I'm trying to solve a calculus problem, I need to find the mass of a cylinder, I'm close to the answer, I got $$8\pi$$ but it should be $$16\pi$$.

I think my mistake lies in the density function since it uses some linear algebra (?) ideas.

"The density at the point $$(a,b,c)$$ equals double of the distance of the point to the plane $$z=0$$"

At first I did $$\sqrt{a^2+b^2}$$ but that's the distance of a point to the $$z$$-axis not $$z$$-plane right?

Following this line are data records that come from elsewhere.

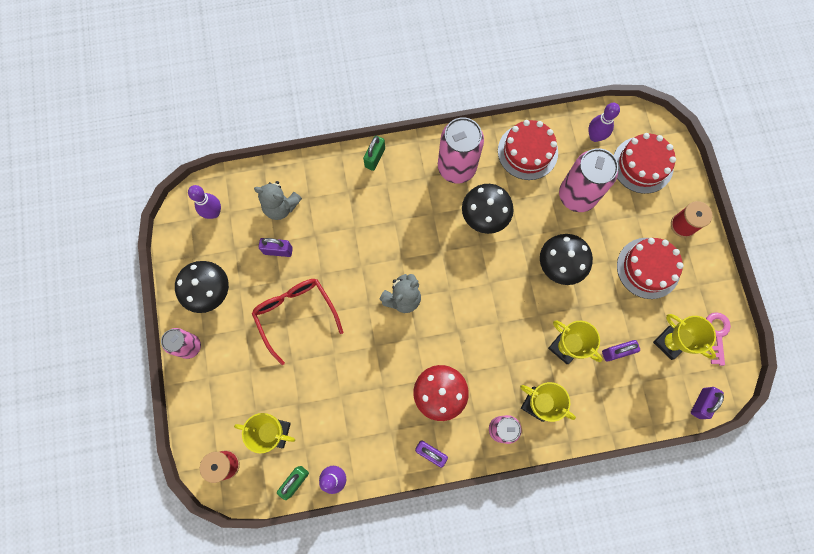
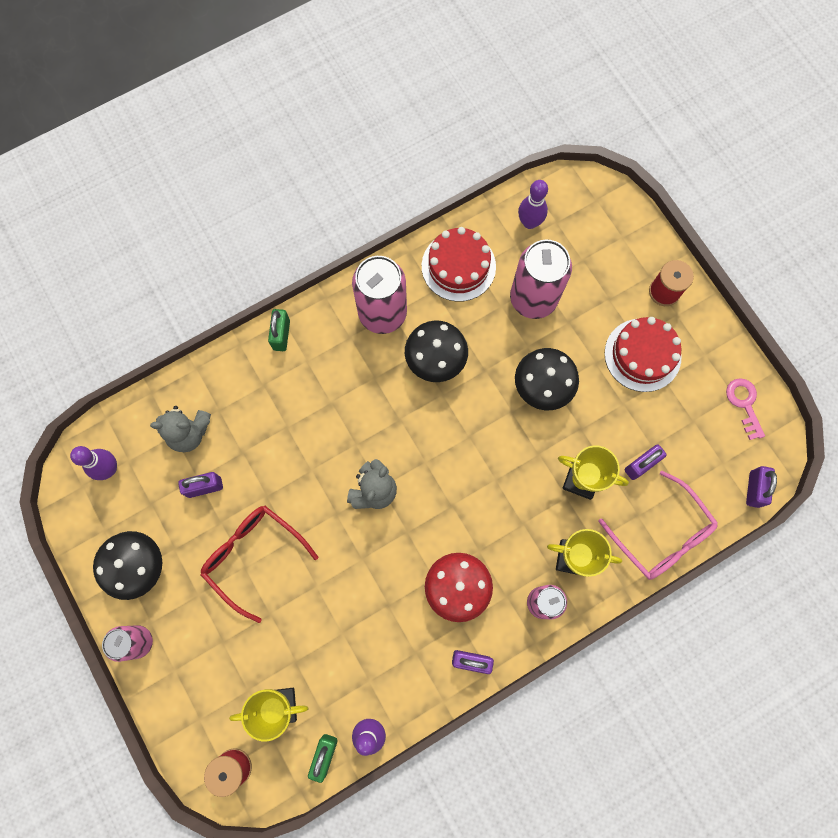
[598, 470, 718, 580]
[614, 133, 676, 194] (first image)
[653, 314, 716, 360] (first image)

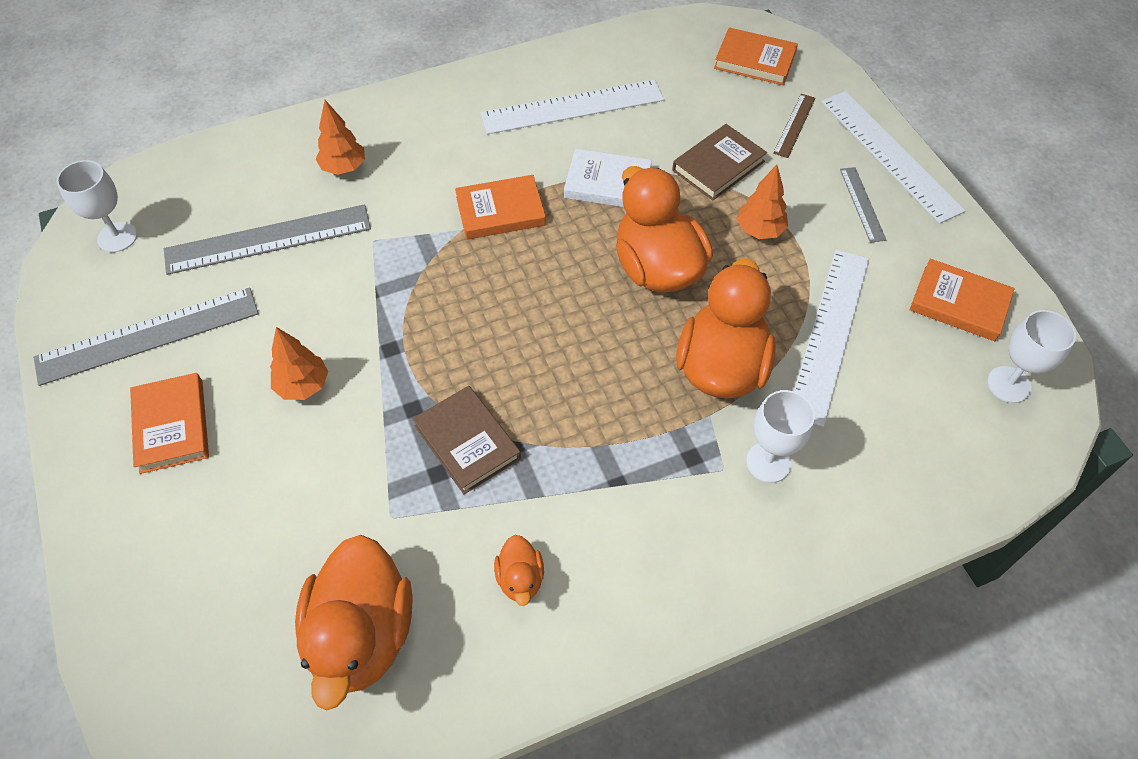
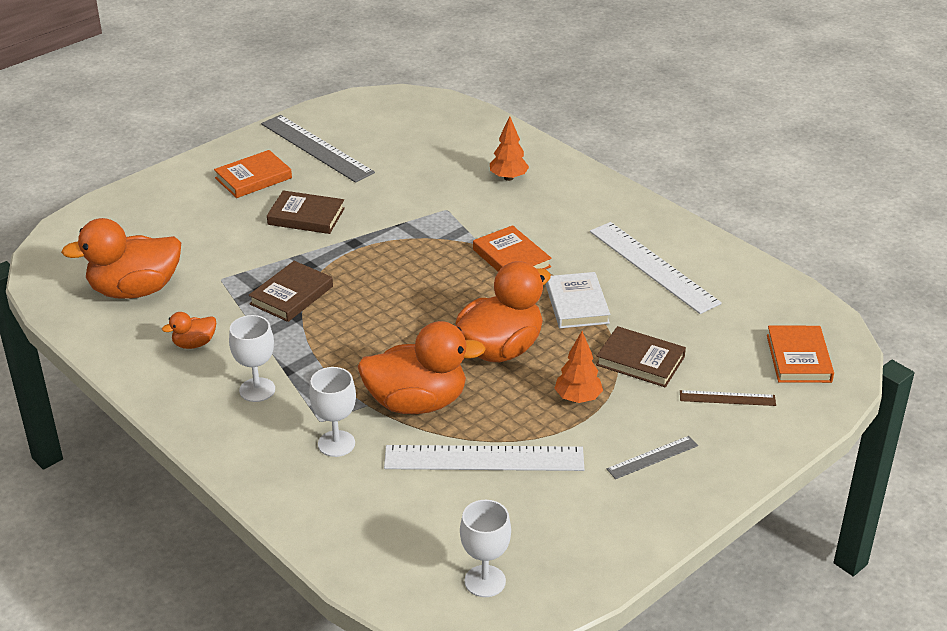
[229, 315, 275, 402]
[267, 191, 345, 234]
[164, 204, 371, 275] (first image)
[821, 91, 965, 224] (first image)
[910, 259, 1015, 341] (first image)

If we want to find the distance of a point $$(a,b,c)$$ to the $$z$$-plane can we just lower this point until it reaches the $$z$$-plane? So we have the distance between $$(a,b,c)$$ and $$(a,b,0)$$? So we get $$\sqrt{z^2}=z$$

• The distance is $|c|$. – Bernard Apr 16 at 21:30
• $\sqrt{c^2}=|c|$ not $c$. – Trebor Apr 16 at 23:51
• Imagine the $x$-$y$ plane as the ground. How far off or under the ground is $(x,y,z)$? – amd Apr 17 at 0:33
• Thank you, so my density function was kinda correct (missed the absolute value), in the end my mistake calculating the mass was not in the density function but when converting my integrals to polar coordinates, I'm starting to work with solids now and the process is a little different – Electrolite Apr 17 at 1:10

## 1 Answer

As people corrected in the comments the distance of the point (a,b,c) to the z-plane is the distance of this point (a,b,c) to the point (a,b,0) which is: $$|c|$$.

I managed to calculate the mass of the solid correctly and my question is solved.